=== Your objective ===
Select every line of the rows that contains the string "country".

=== Information given ===
[Start]

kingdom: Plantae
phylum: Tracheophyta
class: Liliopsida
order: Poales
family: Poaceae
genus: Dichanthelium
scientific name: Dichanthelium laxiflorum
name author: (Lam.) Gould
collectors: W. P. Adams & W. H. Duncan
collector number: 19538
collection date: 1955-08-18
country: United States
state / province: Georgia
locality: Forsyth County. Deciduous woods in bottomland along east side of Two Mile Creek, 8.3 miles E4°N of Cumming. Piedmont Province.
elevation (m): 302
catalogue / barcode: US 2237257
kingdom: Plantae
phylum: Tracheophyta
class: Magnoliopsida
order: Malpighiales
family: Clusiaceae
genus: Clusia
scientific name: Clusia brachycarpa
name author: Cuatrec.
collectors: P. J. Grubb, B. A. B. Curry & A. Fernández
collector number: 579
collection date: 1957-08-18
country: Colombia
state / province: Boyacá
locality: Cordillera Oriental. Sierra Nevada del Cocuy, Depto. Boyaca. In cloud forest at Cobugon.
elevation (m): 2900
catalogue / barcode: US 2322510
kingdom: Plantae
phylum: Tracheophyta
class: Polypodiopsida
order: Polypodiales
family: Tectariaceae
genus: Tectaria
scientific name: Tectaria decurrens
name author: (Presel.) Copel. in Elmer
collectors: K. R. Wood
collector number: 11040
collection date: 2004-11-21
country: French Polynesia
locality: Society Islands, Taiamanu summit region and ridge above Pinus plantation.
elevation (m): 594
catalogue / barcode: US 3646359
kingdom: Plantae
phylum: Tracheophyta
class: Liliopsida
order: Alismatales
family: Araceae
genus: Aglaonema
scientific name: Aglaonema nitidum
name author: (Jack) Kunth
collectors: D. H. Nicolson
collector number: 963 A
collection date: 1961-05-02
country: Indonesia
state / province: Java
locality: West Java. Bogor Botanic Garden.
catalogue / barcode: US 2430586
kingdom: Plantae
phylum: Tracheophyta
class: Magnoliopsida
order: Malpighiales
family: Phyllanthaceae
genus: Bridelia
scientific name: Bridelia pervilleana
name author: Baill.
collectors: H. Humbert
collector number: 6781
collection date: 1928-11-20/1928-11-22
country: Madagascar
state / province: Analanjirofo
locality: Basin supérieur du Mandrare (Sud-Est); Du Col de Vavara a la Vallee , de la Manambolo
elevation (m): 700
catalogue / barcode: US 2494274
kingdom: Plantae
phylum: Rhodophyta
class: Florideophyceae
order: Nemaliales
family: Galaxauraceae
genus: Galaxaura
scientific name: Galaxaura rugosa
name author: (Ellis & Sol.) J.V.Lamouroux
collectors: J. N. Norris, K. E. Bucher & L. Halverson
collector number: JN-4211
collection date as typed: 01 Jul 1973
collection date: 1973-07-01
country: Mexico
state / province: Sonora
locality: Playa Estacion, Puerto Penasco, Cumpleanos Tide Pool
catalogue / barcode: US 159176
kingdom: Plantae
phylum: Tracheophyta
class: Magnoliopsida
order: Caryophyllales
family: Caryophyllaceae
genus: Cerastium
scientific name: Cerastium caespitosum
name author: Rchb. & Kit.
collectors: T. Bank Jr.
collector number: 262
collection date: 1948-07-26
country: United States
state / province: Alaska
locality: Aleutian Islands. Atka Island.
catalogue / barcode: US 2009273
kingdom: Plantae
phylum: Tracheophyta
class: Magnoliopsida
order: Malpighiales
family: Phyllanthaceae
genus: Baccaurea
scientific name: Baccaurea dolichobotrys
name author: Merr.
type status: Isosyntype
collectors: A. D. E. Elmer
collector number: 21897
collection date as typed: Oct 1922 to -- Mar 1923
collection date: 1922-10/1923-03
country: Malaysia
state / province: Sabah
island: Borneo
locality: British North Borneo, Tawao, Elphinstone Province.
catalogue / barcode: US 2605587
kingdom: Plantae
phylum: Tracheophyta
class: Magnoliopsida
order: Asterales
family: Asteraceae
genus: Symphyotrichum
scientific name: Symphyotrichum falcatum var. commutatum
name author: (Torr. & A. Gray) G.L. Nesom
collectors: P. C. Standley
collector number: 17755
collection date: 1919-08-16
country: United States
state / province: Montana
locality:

[End]

=== Result below ===
country: United States
country: Colombia
country: French Polynesia
country: Indonesia
country: Madagascar
country: Mexico
country: United States
country: Malaysia
country: United States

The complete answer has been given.